Necessity is conditional.
- If I don’t want to pee my pants, I have to pee in the bushes.
- If I don’t eat, I’ll die.
- If I don’t work, I won’t get paid and my family will starve.
- If I get fired my family will starve.
- If I tell the truth I’ll get fired and my family will starve.
- I had to use a corked bat in order to hit enough homeruns to earn the bonus so my family won’t starve.
Necessity is a physical sensation. Cells want to live. Cells want pleasure. Cells want to reproduce. Cells pine for past states of well-being.
For example:
My mom, who had been sliding toward demise for years, had an acute illness that doctors predicted would kill her within a day or two. My mom was beatific. It may have been the novelty of the morphine high, but I think she felt she was going to have a quick death.
She had talked a lot about suicide but found she couldn’t bring herself (her cells) to do it. She had however, documented her desire that no extraordinary means be used to prolong her life.

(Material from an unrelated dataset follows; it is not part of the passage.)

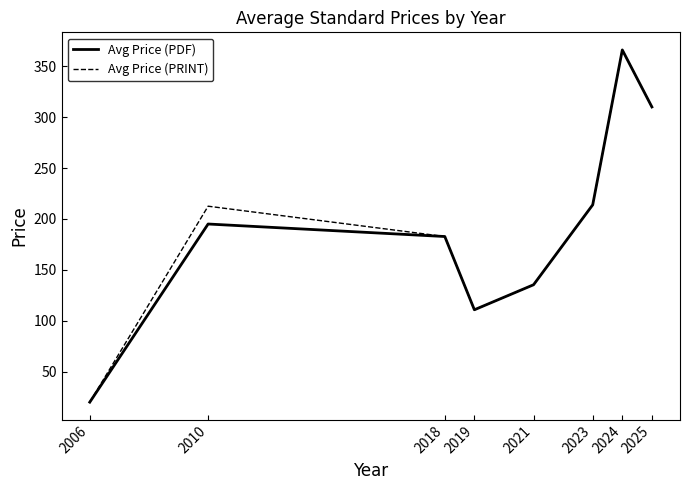

What is the maximum value shown in the chart?

366.0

The only treatment for her condition, a blocked intestine that ballooned her belly like a starving baby, was surgery, and my mom refused. Good for her. Now she was delighted to know she’d be dead within forty-eight hours.
She survived. Against high odds, her condition partially resolved, and she survived another six weeks. She’d had a slow growing form of lung cancer for three years. The hospice nurse reluctantly whispered a prediction of “about a month.”

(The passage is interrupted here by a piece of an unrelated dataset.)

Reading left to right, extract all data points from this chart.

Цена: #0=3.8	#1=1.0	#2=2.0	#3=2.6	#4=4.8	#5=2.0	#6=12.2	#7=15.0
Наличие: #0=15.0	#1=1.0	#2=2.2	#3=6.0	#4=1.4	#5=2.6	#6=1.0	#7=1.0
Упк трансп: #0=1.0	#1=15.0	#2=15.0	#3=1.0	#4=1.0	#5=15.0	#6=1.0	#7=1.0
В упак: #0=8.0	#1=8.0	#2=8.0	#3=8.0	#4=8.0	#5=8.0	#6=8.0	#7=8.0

After going home and seeing her tummy go down, she got bored with the waiting for death routine and wanted to make plans for the rest of her life. She didn’t really eat, so regaining strength wasn’t going to happen. But the cells don’t want to die.

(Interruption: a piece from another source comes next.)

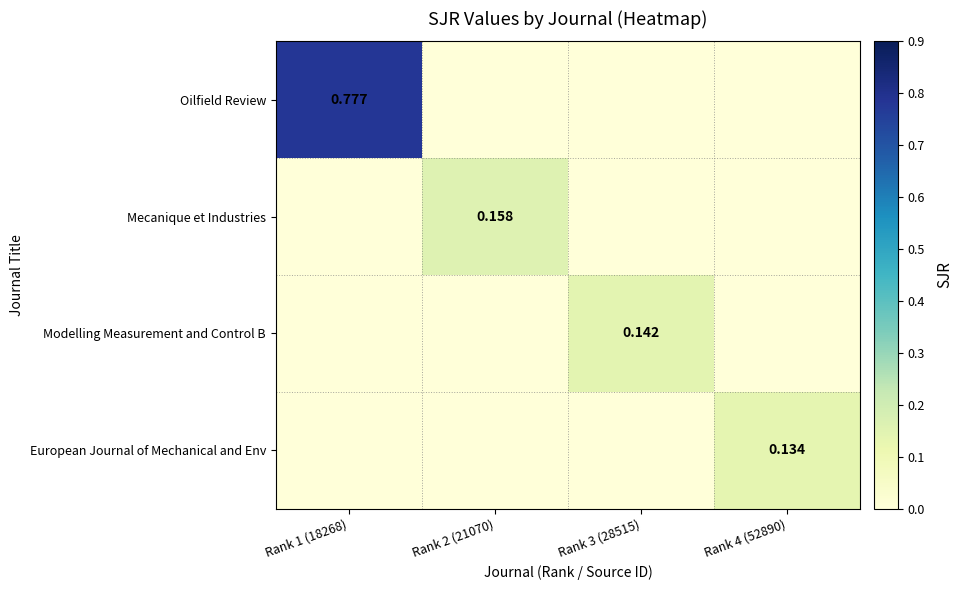

How many positive values does the Mecanique et Industries series have?

1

She never got out of bed or removed her catheter or her fentinyl patch. She was on nearly constant oxygen. She died about seven weeks after the onset of the blocked intestine, in a nursing home where I put her after three weeks of home care.
She went to the nursing home as a prerequisite, so we discussed, to deciding on a more permanent placement. The agreement was for a month, to see if she could regain some strength. This was pretty much bullshit, but we couldn’t discount another miracle. (As it turned out, both lungs were full of cancer and there wasn’t any chance.)
There are moments when life-themes trump cell-selfishness. This was the case when my mom first entered the hospital and was told she’d die soon. But it’s hard to sustain for any length of time. The cells are planning to live. For the cells survival feels necessary, even when they are part of an eighty-six year old woman who can’t maintain consciousness despite the oxygen machine pounding away to the max.
What kind of necessity was there that my mom survive another day, another hour, and at the end, another breath? The cells, so unrelenting, are cruel. Let’s face it, life doesn’t care about you or me. It cares only about itself.